Елена Зейферт

Елена Зейферт

Четвёртое измерение № 5 (209) от 11 февраля 2012 г.

Подборка: Язык, поток людей, златая прядь...

Фрагмент весны

 

Дремучей ветвью, пахнущей весной,

Не насладиться пальцами и зреньем.

Вдыхать и слушать сладостный покой

И привкус смол узнать прикосновеньем,

Желаньем губ.

                    Изведать новизну

Не трепета – биения лесного.

И рассказать грядущую весну

Её истокам, повторённым снова.

 

Яблони

 

У родительского дома

росли четыре яблони.

Две из них

приносили кислые красные плоды,

две другие – сладкие жёлтые.

Сорта плодоносили через год.

И один год белым цветом, а потом яблоками

была устлана левая половина двора,

другой год – правая…

 

Мне сегодня приснилось,

что яблони сгорели –

стволы обуглились,

но на ветках всех четырёх деревьев яблоки.

 

– Так не бывает, – подумала я и позвонила маме.

 

– Мама, какие яблони будут цвести в этом году?

 

– Да все наши яблони замёрзли этой зимой, Ленок!

Они были совсем старые –

их сажал ещё дед,

а он умер за двадцать лет до твоего рождения.

Дадут плоды

вишневые и сливовые деревья.

Помнишь, ты их сама сажала?

 

В мобильнике – звук яблокопада.

Наверное, это соседский мальчишка

бьёт красным или жёлтым мячом о забор.

 

Я стою на Садовом кольце,

словно боясь наступить на те, детские яблоки…

 

Их было так много.

Они пахли.

Они создавали настроение.

Они жили.

Их больше нет.

 

Кроворечение

 

Между нами кроворечение.

Кровь-речение, речь из крови.

Ведь река под названьем В-лечение

Убежала в песок, под кровлю.

 

Ведь дома оказались вехами.

Поцелуями. Утром ранним.

Проаукали мы, проэхали

Даже отзвуки пониманья.

 

С многочисленными заботами

Размешается что есть силы

Горе плотное и животное…

Я ребёнок?

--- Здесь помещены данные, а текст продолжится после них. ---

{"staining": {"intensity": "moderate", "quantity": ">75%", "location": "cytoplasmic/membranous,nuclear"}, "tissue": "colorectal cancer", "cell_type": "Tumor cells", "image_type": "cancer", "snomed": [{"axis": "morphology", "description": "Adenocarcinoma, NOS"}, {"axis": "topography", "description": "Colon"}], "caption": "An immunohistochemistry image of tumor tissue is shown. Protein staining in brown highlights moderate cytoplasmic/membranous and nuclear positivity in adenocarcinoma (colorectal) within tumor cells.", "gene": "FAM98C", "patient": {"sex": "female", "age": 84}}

Спасибо, милый.

 

Мы вершили на грани, на грани… Власть

Ты мячом бил о пол моих чаяний.

Лишь лицо моё нежное ранилось

О твою кольчугу молчанья.

 

Бросьте – щупальце этого крабика

Не назвать осторожным сроду

В день, когда вернулась силлабика

В моё горло, к тебе – свобода.

 

Я не жертва. Но их количеством

Измеряют любую победу.

Мой Желанный, Твоё Величество...

Мы не встретимся в эту среду. 

 

* * *

 

Кем осталась я после нежной дружбы с тобой?

Деревом или косточками в его плодах?

Я уже никогда не узнаю, что значит боль,

Даже если как ценность её никому не отдам.

 

Может (скажешь), я стала ещё живей,

Тронешь пальцем меня, и рана кровоточит?

Из таких деревьев, как я, не строят церквей,

Потому что Слово в храмах таких горчит.

 

Посмотри, как прекрасна падалица моя!

Ей не нужно стремиться к небу – страх высоты.

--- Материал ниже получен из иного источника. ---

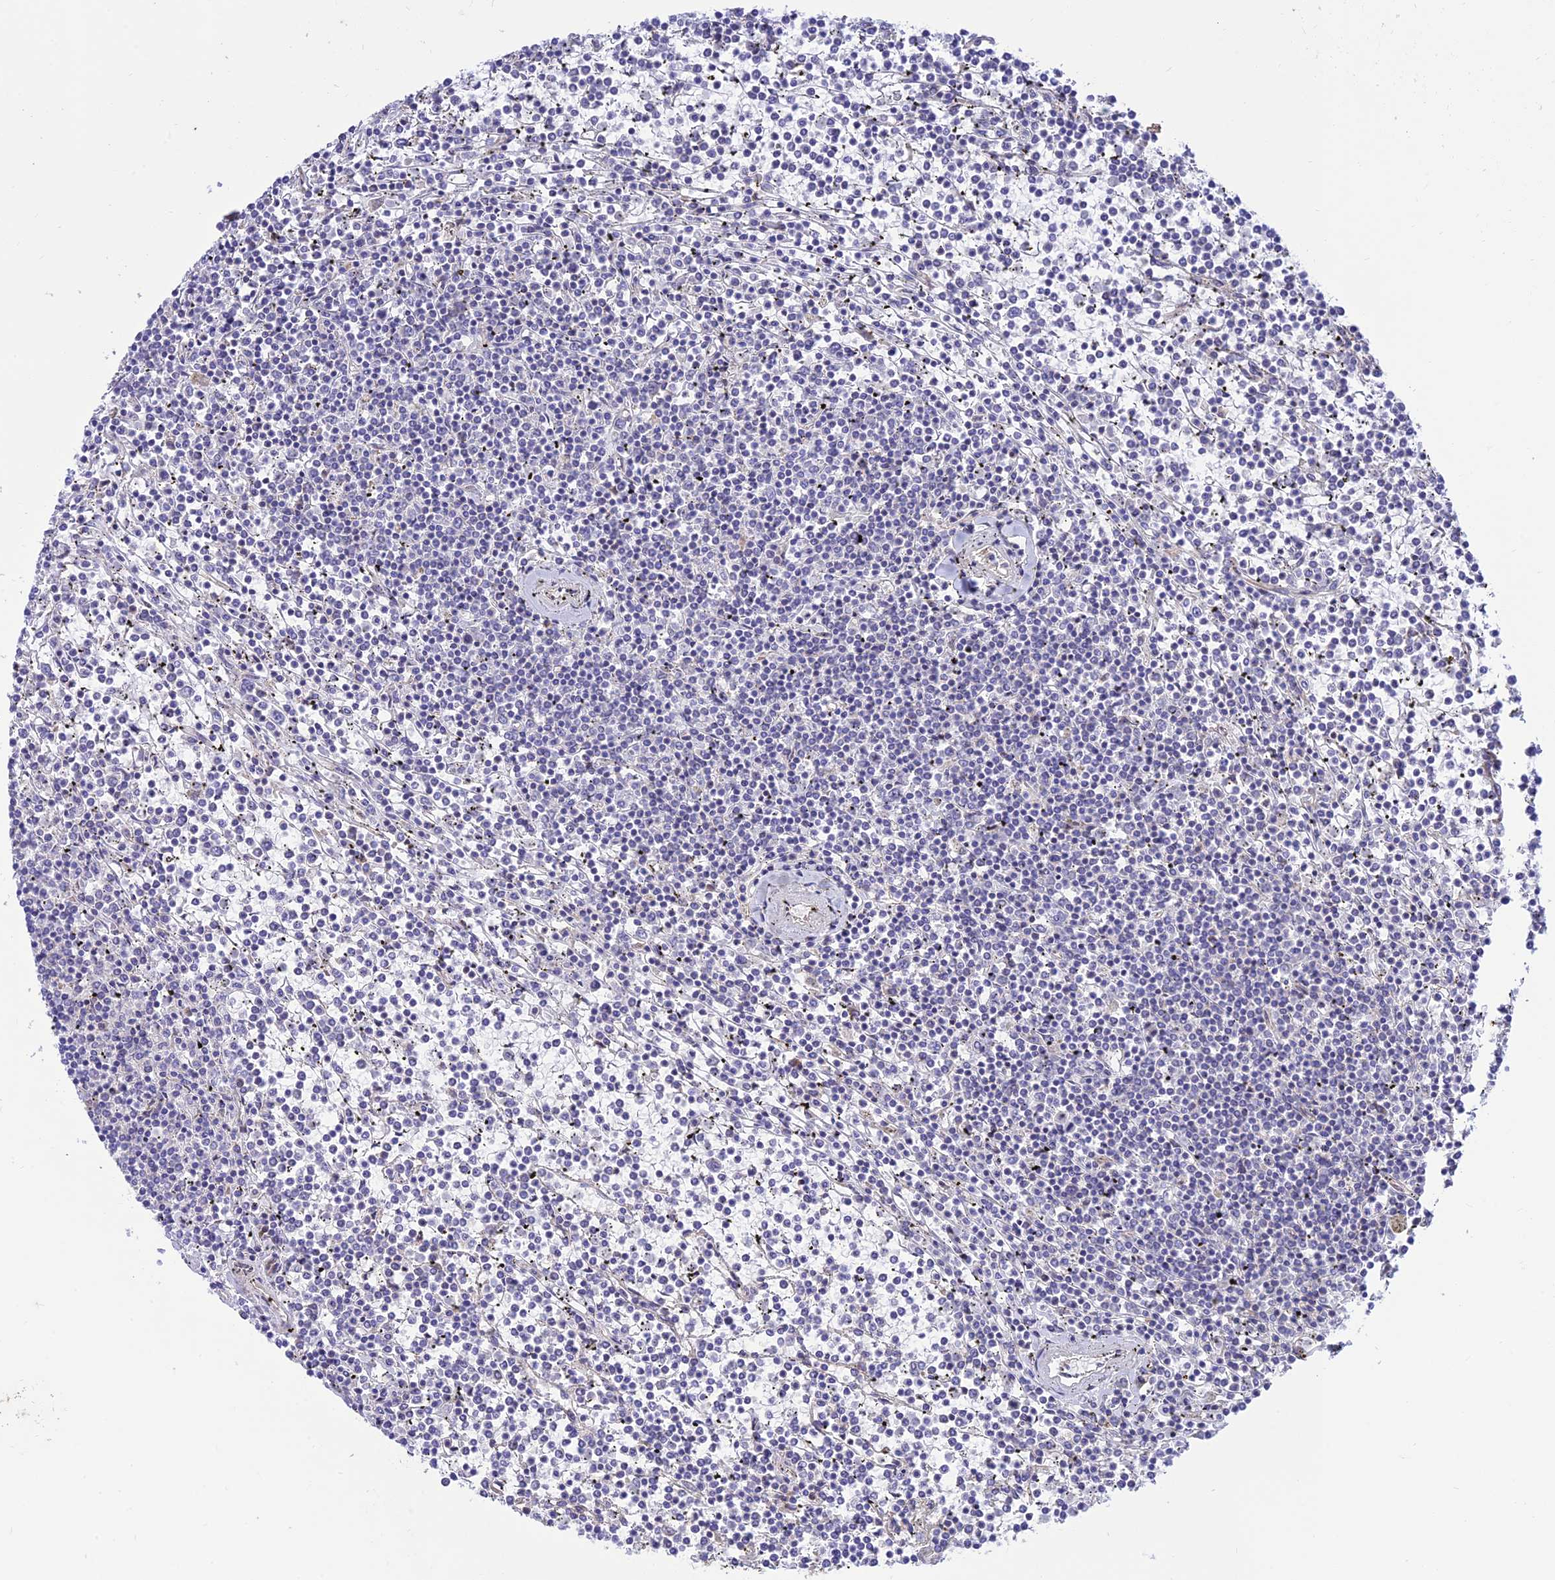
{"staining": {"intensity": "negative", "quantity": "none", "location": "none"}, "tissue": "lymphoma", "cell_type": "Tumor cells", "image_type": "cancer", "snomed": [{"axis": "morphology", "description": "Malignant lymphoma, non-Hodgkin's type, Low grade"}, {"axis": "topography", "description": "Spleen"}], "caption": "Immunohistochemistry (IHC) micrograph of malignant lymphoma, non-Hodgkin's type (low-grade) stained for a protein (brown), which reveals no expression in tumor cells. Brightfield microscopy of immunohistochemistry stained with DAB (3,3'-diaminobenzidine) (brown) and hematoxylin (blue), captured at high magnification.", "gene": "KCNAB1", "patient": {"sex": "female", "age": 19}}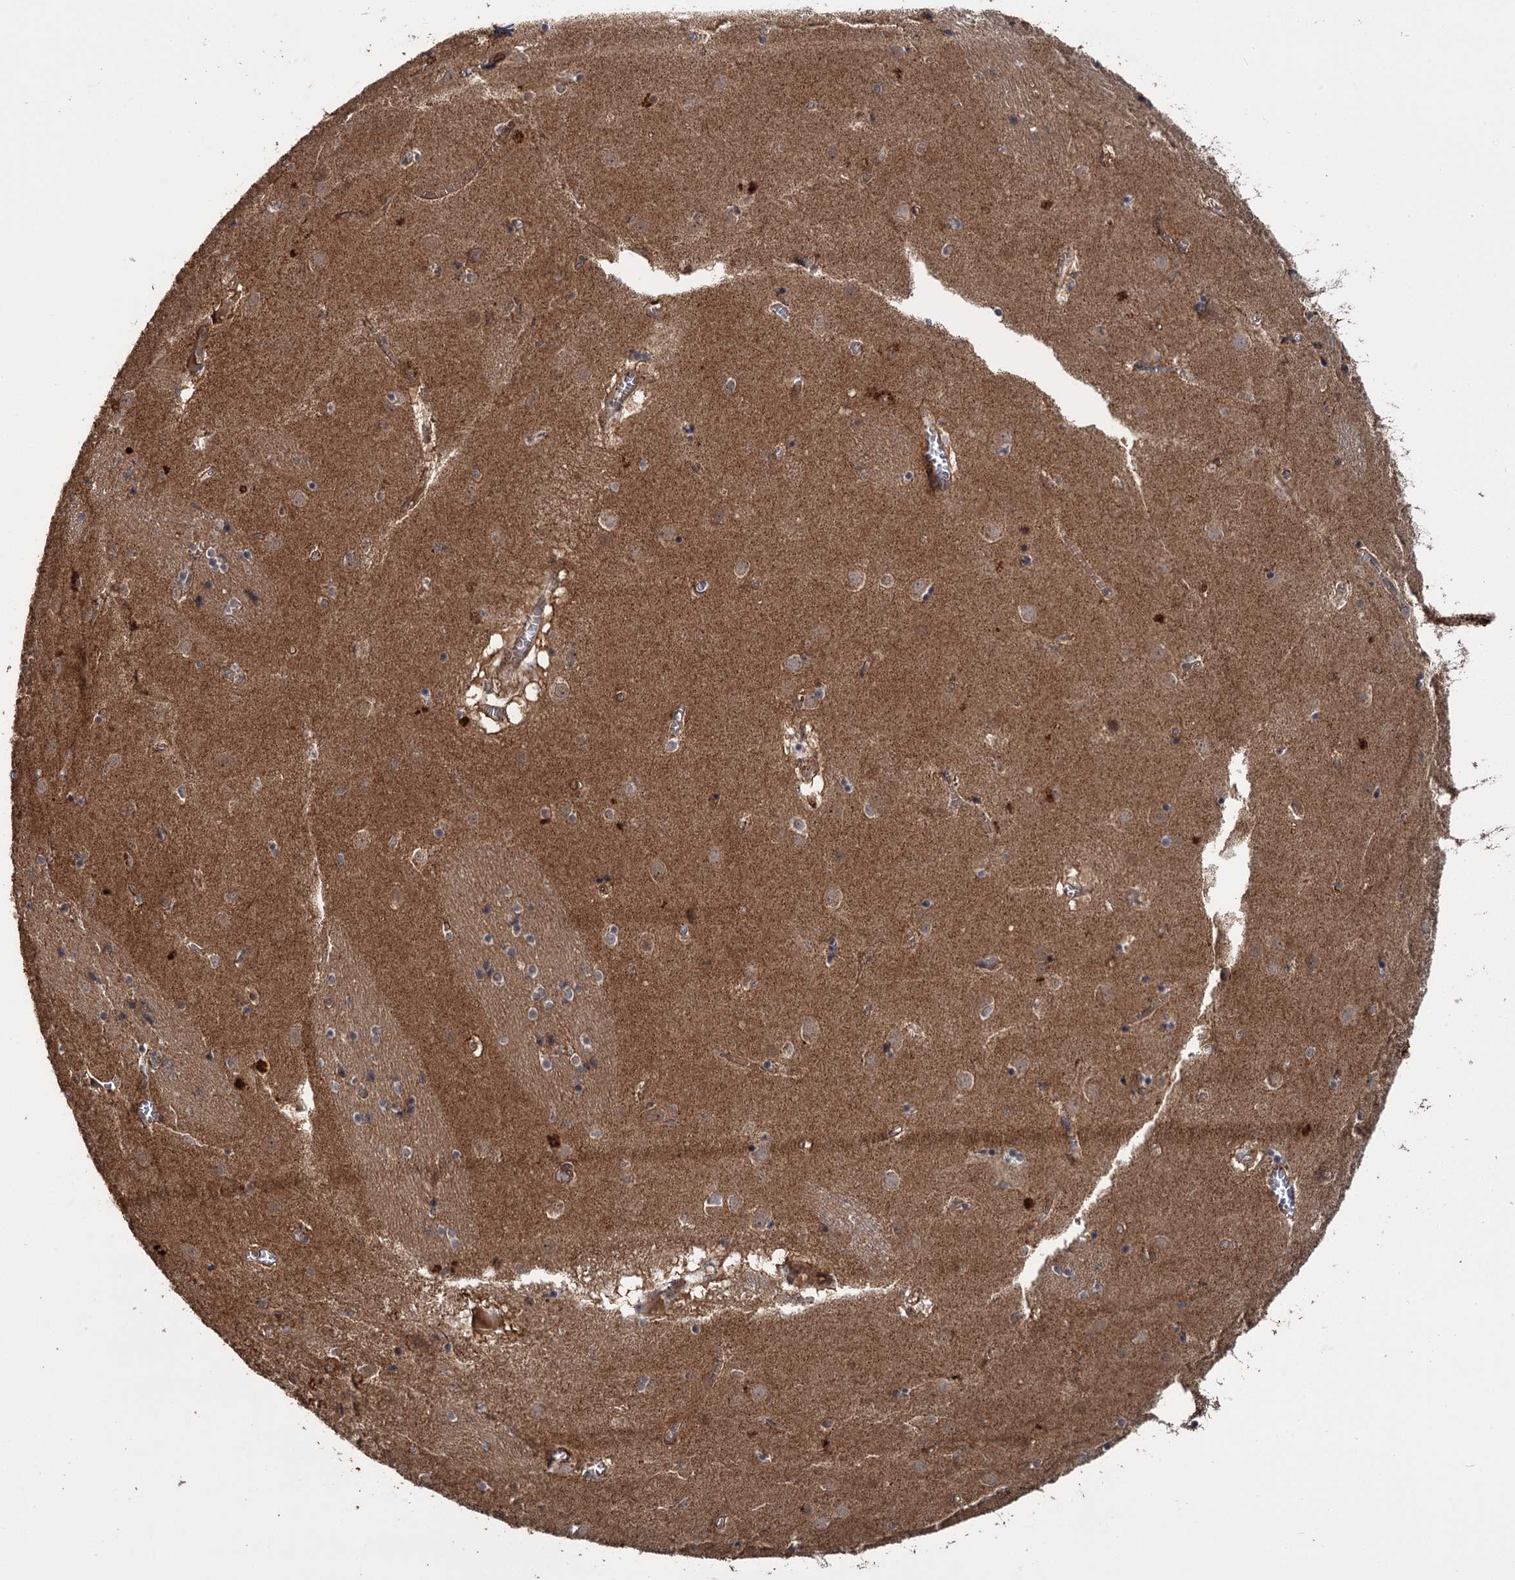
{"staining": {"intensity": "weak", "quantity": "25%-75%", "location": "cytoplasmic/membranous"}, "tissue": "caudate", "cell_type": "Glial cells", "image_type": "normal", "snomed": [{"axis": "morphology", "description": "Normal tissue, NOS"}, {"axis": "topography", "description": "Lateral ventricle wall"}], "caption": "A micrograph of caudate stained for a protein demonstrates weak cytoplasmic/membranous brown staining in glial cells. The protein is shown in brown color, while the nuclei are stained blue.", "gene": "KANSL2", "patient": {"sex": "male", "age": 70}}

И без спила понятно: я старше, поблекла явь

И корней не пускают ни храмы мои, ни кресты.

 

Я отныне статична, мне некуда больше бежать,

Но я в силах носить в себе дупла и гнёзда других,

Подставлять своё жёсткое тело, снимать беспокойный жар

И тихонечко петь сочинённый с тобою гимн… 

 

* * *


Мне темно. Сыро.
Ноги гудят и почти не гнутся.
Я слепая лошадь на дне рудника. 

 

* * *

 

Память несовершенна.

Она ворует кусочки счастья

и распихивает их по чёрным дырам карманов.

 

Детский ангел

 

Я вдруг отчётливо

Ощущаю себя четырнадцатилетней.

 

Мужчина, во все глаза глядевший на меня в метро,

Вернул мне детство –

Кофейные волосы, острые локти, тонкую детскую кожу.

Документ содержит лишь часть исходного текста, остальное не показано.